David Moyes, on the other hand, proved us slightly wrong. He actually kept West Ham in the Premier League with relative ease. Their 13th place finish was not what either the fans or the owners were expecting at the outset of the season, but it was a big improvement on where they were when Slaven Bilić left.

West Ham are now a club for whom a top ten finish is almost a necessity. With the new stadium and a reasonably large investment in new players needing to be repaid, managers like Moyes are not quite what the doctor would order.

In fact, he actually had the team playing quite attractive football in some games but always erred on the side of caution when playing 50-50 games or against teams whereby he was expected to lose.

He was also a victim of that old “good cop, bad cop” act with David Gold giving him the thumbs up whilst, almost simultaneously, David Sullivan was entertaining Paulo Fonseca in an attempt to lure him to London to replace Moyes.

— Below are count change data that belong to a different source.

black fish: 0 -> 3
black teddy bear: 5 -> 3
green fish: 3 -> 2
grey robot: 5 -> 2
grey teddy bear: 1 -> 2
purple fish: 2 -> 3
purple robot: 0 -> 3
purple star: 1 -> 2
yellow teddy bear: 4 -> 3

This was just another case of right and left hands being complete strangers to each other!

West Ham fans want a manager who approaches all games as games they can win and tries to do so as often as possible.

Of course they will find it very difficult to turn the “big six” into a “big seven” as they don’t have the same financial clout or history as some of them, but it is not an impossible task. The club’s direction in the Premier League will very much be dictated by who they next appoint as manager.

At present, the favourite would appear to be Manuel Pellegrini, who holds the record number of points ever achieved by Real Madrid and has won the Premier League twice with Manchester City. He also led Malaga into the Champion’s League and reached the quarter finals, so he could be a very good appointment for The Hammers.

There is also the possibility that he would be able to convince Yaya Touré to join him having managed him before!

So two of England’s favourite old clubs parted company with two of Britains not-so-favourite old managers. They will, no doubt, be replaced by foreign coaches and Allardyce and Moyes will take sabbaticals until called upon by some unfashionable clubs to save them from relegation. Such is the lot of old-fashioned and, supposedy, out-of-touch British bosses.